TEXT SECTION Start Marker

The U.S. Nuclear Regulatory Commission (NRC) is issuing this regulatory issue summary (RIS) to inform addressees that recent changes to the maintenance rule (Section 50.65, "Requirements for monitoring the effectiveness of maintenance at nuclear power plants," of Part 50 of Title 10 of the Code of Federal Regulations (10 CFR 50.65)) have a bearing on plant hazard barriers. In addition, the recent major revision of 10 CFR 50.59, "Changes, tests, and experiments," contains a new provision, which modifies its applicability to the removal of hazard barriers. This RIS requires no action or written response on the part of an addressee.
Hazard barriers are plant features or structures that are credited with protecting plant equipment from external and internal hazards such as flooding, tornado missiles, turbine missiles, and the effects of design basis events such as a loss-of-coolant accident (LOCA) or a high energy line break (HELB). Licensees and NRC inspectors have previously raised questions about how hazard barriers should be controlled during plant maintenance and modification activities. For example, may a barrier be removed for a short time to facilitate access to an area that contains safety-related equipment in order to perform corrective maintenance, or may a control room door that is credited with providing protection from a HELB be removed and repaired while the plant is operating at full power? In the second case, two units share the same control room, making it difficult to schedule maintenance on the door during a time when the hazard does not exist.
The NRC amended the maintenance rule (10 CFR 50.65) on July 19, 1999 (64 FR 38551). Paragraph (a)(4) of the amended regulation requires nuclear power plant licensees to assess and manage the increase in risk associated with the performance of maintenance activities. The guidance on assessing and managing increases in risk associated with maintenance activities is provided in NRC Regulatory Guide (RG) 1.182, "Assessing and Managing Risk Before Maintenance Activities at Nuclear Power Plants," dated May 2000, which endorses the February 22, 2000, revision of Section 11, "Assessment of Risk Resulting From Performance of Maintenance Activities," of Nuclear Management and Resource Council (NUMARC) 93-01, "Industry Guideline for Monitoring the Effectiveness of Maintenance at Nuclear Power Plants." In a June 1, 2000, Federal Register notice (65 FR 34913), the NRC announced the availability of RG 1.182 and that the amended maintenance rule would become effective on November 28, 2000.
New paragraph (c)(4) of 10 CFR 50.59 states that the provisions of the regulation do not apply to changes to the facility when the applicable regulations establish more specific criteria for accomplishing such changes. For the removal of hazard barriers, 10 CFR 50.65(a)(4) is the applicable regulation under certain circumstances. The industry guidance for the implementation of the revised 10 CFR 50.59 is contained in Nuclear Energy Institute (NEI) 96-07, "Guidelines for 10 CFR 50.59 Implementation," Revision 1, dated November 2000. NEI 96-07, Revision 1, has been endorsed by the NRC in RG 1.187, "Guidance for Implementation of 10 CFR 50.59, Changes Tests and Experiments."
This RIS provides guidance on the control of hazard barriers that is consistent with the provisions of the maintenance rule, RG 1.182, Section 11 of NUMARC 93-01, 10 CFR 50.59, RG 1.187, NEI 96-07, Revision 1, Generic Letter (GL) 91-18, "Information to Licensees Regarding Two NRC Inspection Manual Sections on Resolution of Degraded and Nonconforming Conditions and on Operability," and GL 91-18, Revision 1, "Information to Licensees Regarding NRC Inspection Manual Section on Resolution of Degraded and Nonconforming Conditions."

TEXT SECTION End Marker
DATA RECORDS Start Marker

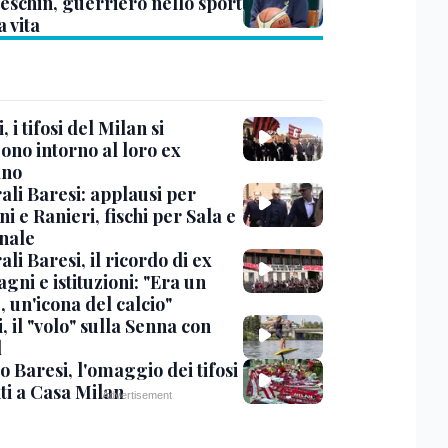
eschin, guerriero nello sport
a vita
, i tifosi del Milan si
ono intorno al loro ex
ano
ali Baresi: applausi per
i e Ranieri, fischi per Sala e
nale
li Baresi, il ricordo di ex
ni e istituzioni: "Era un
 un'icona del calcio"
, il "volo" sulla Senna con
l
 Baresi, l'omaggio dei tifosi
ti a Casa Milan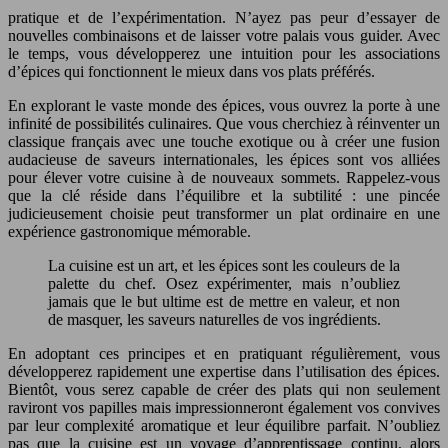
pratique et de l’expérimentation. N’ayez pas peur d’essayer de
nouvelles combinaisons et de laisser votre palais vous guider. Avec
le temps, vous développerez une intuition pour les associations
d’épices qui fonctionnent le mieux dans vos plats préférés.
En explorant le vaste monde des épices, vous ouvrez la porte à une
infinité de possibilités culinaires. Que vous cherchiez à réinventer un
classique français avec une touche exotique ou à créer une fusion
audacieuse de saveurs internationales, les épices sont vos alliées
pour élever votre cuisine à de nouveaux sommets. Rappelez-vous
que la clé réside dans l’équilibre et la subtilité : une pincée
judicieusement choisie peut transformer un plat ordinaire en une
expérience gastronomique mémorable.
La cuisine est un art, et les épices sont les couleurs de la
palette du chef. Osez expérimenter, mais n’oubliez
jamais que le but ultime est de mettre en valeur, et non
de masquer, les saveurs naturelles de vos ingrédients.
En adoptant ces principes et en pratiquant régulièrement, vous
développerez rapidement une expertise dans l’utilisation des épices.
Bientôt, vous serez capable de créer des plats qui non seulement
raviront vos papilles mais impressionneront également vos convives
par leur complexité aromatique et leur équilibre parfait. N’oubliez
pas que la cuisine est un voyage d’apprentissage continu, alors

DATA RECORDS End Marker
DATA RECORDS Start Marker

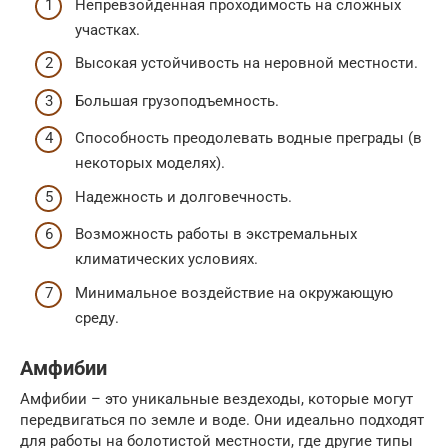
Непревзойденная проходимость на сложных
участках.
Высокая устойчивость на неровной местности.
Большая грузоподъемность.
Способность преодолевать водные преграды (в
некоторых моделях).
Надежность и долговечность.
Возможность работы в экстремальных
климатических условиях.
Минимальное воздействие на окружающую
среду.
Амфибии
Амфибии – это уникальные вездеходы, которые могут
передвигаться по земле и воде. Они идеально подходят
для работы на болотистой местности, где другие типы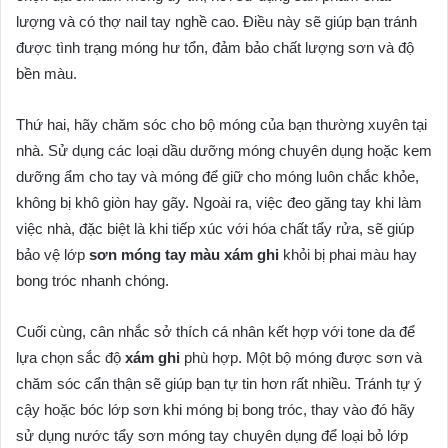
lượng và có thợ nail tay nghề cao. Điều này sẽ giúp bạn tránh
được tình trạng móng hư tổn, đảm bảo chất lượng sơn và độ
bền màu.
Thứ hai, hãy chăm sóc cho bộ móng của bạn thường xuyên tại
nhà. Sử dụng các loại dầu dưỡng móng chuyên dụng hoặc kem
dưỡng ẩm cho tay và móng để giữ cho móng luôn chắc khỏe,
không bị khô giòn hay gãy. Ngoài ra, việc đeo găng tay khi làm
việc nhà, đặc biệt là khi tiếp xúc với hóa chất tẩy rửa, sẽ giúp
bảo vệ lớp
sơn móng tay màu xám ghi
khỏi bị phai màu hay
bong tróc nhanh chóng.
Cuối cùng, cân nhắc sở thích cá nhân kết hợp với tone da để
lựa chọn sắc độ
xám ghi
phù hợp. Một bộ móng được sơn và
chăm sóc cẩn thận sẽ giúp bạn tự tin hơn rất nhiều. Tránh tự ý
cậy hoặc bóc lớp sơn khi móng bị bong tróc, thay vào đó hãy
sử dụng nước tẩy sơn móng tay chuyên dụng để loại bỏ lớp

DATA RECORDS End Marker
DATA RECORDS Start Marker

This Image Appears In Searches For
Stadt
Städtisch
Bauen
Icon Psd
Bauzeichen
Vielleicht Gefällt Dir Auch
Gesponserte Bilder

DATA RECORDS End Marker

--- EXERCISE REQUIREMENTS ---
Reproduce the passage of the hazard barrier text above starting at "The U.S. Nuclear" and ending at "of an addressee.".

--- OUTPUT FOR THIS TASK ---
The U.S. Nuclear Regulatory Commission (NRC) is issuing this regulatory issue summary (RIS) to inform addressees that recent changes to the maintenance rule (Section 50.65, "Requirements for monitoring the effectiveness of maintenance at nuclear power plants," of Part 50 of Title 10 of the Code of Federal Regulations (10 CFR 50.65)) have a bearing on plant hazard barriers. In addition, the recent major revision of 10 CFR 50.59, "Changes, tests, and experiments," contains a new provision, which modifies its applicability to the removal of hazard barriers. This RIS requires no action or written response on the part of an addressee.